To determine which kind of mutual fund is right for you, you need to think of your individual long-term investment strategies. You should also take into account fees and taxes for your returns in the coming years. Even the best mutual funds have risks and costs that may eat away your returns.
All mutual funds have some risk involved. It’s always possible that you can lose your principle, or the money you initially invested. The individual securities that are held by a mutual fund can fluctuate in value. Your interest earned can also go up and down as the market changes.
Before investing, it’s advised to read the fund’s shareholder reports to learn how it invests and what risks are involved. Funds with higher return on investment tend to have higher risks. These kinds of funds may not be the right fit for your portfolio and your individual goals.

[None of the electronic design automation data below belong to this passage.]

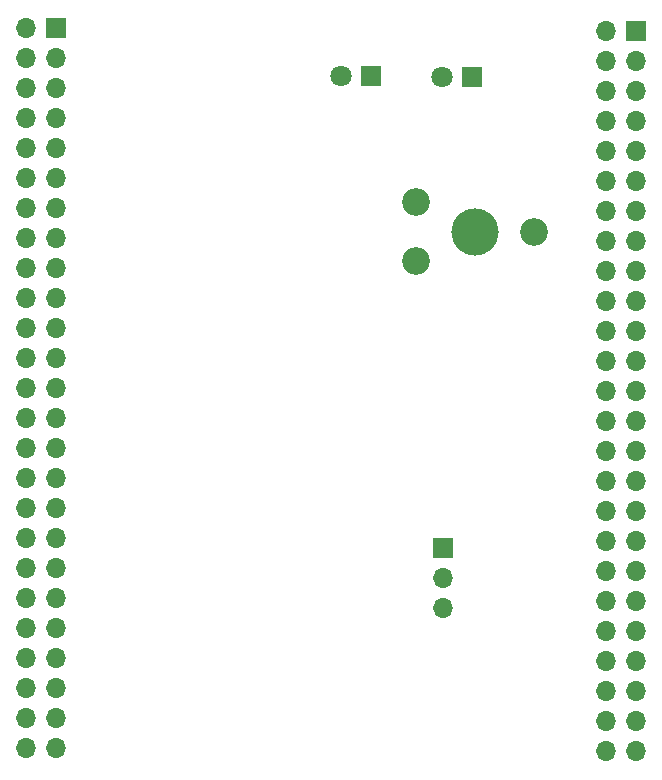
<source format=gbr>
%TF.GenerationSoftware,KiCad,Pcbnew,(7.0.0)*%
%TF.CreationDate,2023-06-01T09:50:49-06:00*%
%TF.ProjectId,Final_Project,46696e61-6c5f-4507-926f-6a6563742e6b,rev?*%
%TF.SameCoordinates,Original*%
%TF.FileFunction,Soldermask,Bot*%
%TF.FilePolarity,Negative*%
%FSLAX46Y46*%
G04 Gerber Fmt 4.6, Leading zero omitted, Abs format (unit mm)*
G04 Created by KiCad (PCBNEW (7.0.0)) date 2023-06-01 09:50:49*
%MOMM*%
%LPD*%
G01*
G04 APERTURE LIST*
%ADD10R,1.700000X1.700000*%
%ADD11O,1.700000X1.700000*%
%ADD12R,1.800000X1.800000*%
%ADD13C,1.800000*%
%ADD14C,4.000000*%
%ADD15C,2.340000*%
G04 APERTURE END LIST*
D10*
%TO.C,J2*%
X86334599Y-29184599D03*
D11*
X83794599Y-29184599D03*
X86334599Y-31724599D03*
X83794599Y-31724599D03*
X86334599Y-34264599D03*
X83794599Y-34264599D03*
X86334599Y-36804599D03*
X83794599Y-36804599D03*
X86334599Y-39344599D03*
X83794599Y-39344599D03*
X86334599Y-41884599D03*
X83794599Y-41884599D03*
X86334599Y-44424599D03*
X83794599Y-44424599D03*
X86334599Y-46964599D03*
X83794599Y-46964599D03*
X86334599Y-49504599D03*
X83794599Y-49504599D03*
X86334599Y-52044599D03*
X83794599Y-52044599D03*
X86334599Y-54584599D03*
X83794599Y-54584599D03*
X86334599Y-57124599D03*
X83794599Y-57124599D03*
X86334599Y-59664599D03*
X83794599Y-59664599D03*
X86334599Y-62204599D03*
X83794599Y-62204599D03*
X86334599Y-64744599D03*
X83794599Y-64744599D03*
X86334599Y-67284599D03*
X83794599Y-67284599D03*
X86334599Y-69824599D03*
X83794599Y-69824599D03*
X86334599Y-72364599D03*
X83794599Y-72364599D03*
X86334599Y-74904599D03*
X83794599Y-74904599D03*
X86334599Y-77444599D03*
X83794599Y-77444599D03*
X86334599Y-79984599D03*
X83794599Y-79984599D03*
X86334599Y-82524599D03*
X83794599Y-82524599D03*
X86334599Y-85064599D03*
X83794599Y-85064599D03*
X86334599Y-87604599D03*
X83794599Y-87604599D03*
X86334599Y-90144599D03*
X83794599Y-90144599D03*
%TD*%
D12*
%TO.C,D4*%
X72441999Y-33013399D03*
D13*
X69902000Y-33013400D03*
%TD*%
D10*
%TO.C,J4*%
X69947799Y-72963399D03*
D11*
X69947799Y-75503399D03*
X69947799Y-78043399D03*
%TD*%
D14*
%TO.C,RV1*%
X72640200Y-46141000D03*
D15*
X67640200Y-48641000D03*
X77640200Y-46141000D03*
X67640200Y-43641000D03*
%TD*%
D12*
%TO.C,D2*%
X63907599Y-32962599D03*
D13*
X61367600Y-32962600D03*
%TD*%
D10*
%TO.C,J1*%
X37181799Y-28894399D03*
D11*
X34641799Y-28894399D03*
X37181799Y-31434399D03*
X34641799Y-31434399D03*
X37181799Y-33974399D03*
X34641799Y-33974399D03*
X37181799Y-36514399D03*
X34641799Y-36514399D03*
X37181799Y-39054399D03*
X34641799Y-39054399D03*
X37181799Y-41594399D03*
X34641799Y-41594399D03*
X37181799Y-44134399D03*
X34641799Y-44134399D03*
X37181799Y-46674399D03*
X34641799Y-46674399D03*
X37181799Y-49214399D03*
X34641799Y-49214399D03*
X37181799Y-51754399D03*
X34641799Y-51754399D03*
X37181799Y-54294399D03*
X34641799Y-54294399D03*
X37181799Y-56834399D03*
X34641799Y-56834399D03*
X37181799Y-59374399D03*
X34641799Y-59374399D03*
X37181799Y-61914399D03*
X34641799Y-61914399D03*
X37181799Y-64454399D03*
X34641799Y-64454399D03*
X37181799Y-66994399D03*
X34641799Y-66994399D03*
X37181799Y-69534399D03*
X34641799Y-69534399D03*
X37181799Y-72074399D03*
X34641799Y-72074399D03*
X37181799Y-74614399D03*
X34641799Y-74614399D03*
X37181799Y-77154399D03*
X34641799Y-77154399D03*
X37181799Y-79694399D03*
X34641799Y-79694399D03*
X37181799Y-82234399D03*
X34641799Y-82234399D03*
X37181799Y-84774399D03*
X34641799Y-84774399D03*
X37181799Y-87314399D03*
X34641799Y-87314399D03*
X37181799Y-89854399D03*
X34641799Y-89854399D03*
%TD*%
M02*

</source>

Even funds that have a history of finding good stocks to invest in may not be able to continue that track record. Only around 20% of money managers actually beat the market in any given year. On top of that, the managers in the top 20% change every year. I’m basically saying that historical performance has no bare on the future.
There are also fees involved with mutual funds. So unless you are investing a large amount of capital, you may not make up for the fees. Make sure you read the fine print before investing in a mutual fund because the fees may eat up any returns you get.
If you want to shirk the fees and have some more flexibility, you can invest in an ETF, exchange traded fund. These ETF’s have become popular in recent years as an investment strategy because you get all the perks of mutual funds without the costs and hassle.